Activity
One number is all that is asked for: the number of lines below that hold the string "whole".

▬▬▬▬▬▬

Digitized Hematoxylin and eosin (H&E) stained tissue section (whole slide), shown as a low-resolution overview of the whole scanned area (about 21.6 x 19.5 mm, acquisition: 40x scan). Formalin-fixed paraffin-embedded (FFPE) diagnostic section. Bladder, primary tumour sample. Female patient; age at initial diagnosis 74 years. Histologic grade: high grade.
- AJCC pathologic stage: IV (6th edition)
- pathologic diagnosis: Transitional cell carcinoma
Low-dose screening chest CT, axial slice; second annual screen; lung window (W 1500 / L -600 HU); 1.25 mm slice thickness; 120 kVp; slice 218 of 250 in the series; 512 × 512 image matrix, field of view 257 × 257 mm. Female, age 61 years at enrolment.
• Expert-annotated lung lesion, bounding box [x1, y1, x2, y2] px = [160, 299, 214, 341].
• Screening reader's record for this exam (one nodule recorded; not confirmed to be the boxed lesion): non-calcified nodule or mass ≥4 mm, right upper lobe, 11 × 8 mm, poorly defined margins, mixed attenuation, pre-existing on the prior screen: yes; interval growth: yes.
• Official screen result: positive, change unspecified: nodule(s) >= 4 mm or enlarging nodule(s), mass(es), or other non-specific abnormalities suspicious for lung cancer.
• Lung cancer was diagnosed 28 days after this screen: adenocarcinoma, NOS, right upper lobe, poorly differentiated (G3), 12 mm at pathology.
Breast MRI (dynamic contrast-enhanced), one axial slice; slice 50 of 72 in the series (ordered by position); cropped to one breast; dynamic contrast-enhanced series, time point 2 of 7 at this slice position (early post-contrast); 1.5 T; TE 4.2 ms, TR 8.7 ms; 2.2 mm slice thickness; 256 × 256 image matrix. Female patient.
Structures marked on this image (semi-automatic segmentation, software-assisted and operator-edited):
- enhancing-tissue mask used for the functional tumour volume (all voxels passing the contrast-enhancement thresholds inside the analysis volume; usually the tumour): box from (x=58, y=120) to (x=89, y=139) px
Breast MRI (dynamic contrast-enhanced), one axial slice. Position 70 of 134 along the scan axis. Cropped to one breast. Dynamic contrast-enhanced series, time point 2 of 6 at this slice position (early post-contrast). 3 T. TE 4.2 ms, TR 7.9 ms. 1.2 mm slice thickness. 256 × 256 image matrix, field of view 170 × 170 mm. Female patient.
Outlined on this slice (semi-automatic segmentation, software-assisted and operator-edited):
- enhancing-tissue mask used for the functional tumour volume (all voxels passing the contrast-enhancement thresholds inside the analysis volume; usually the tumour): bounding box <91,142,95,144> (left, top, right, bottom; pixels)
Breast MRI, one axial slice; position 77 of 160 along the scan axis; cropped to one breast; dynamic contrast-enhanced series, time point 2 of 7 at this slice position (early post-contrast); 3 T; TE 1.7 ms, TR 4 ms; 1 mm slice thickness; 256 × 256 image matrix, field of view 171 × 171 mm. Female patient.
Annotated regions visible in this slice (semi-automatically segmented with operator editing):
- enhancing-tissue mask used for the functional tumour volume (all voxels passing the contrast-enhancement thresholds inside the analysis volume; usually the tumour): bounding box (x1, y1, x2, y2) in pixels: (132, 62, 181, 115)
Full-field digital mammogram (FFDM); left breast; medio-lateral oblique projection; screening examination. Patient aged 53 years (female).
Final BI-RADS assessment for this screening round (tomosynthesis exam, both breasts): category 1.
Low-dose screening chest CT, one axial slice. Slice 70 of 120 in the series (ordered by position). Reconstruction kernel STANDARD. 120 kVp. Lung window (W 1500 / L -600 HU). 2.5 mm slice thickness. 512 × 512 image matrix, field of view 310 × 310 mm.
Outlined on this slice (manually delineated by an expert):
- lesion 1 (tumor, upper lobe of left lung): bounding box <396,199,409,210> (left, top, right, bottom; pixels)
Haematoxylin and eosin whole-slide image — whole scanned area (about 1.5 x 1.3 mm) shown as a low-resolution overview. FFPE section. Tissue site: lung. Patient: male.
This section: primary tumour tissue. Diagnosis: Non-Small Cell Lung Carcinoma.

▬▬▬▬▬▬

Response area
2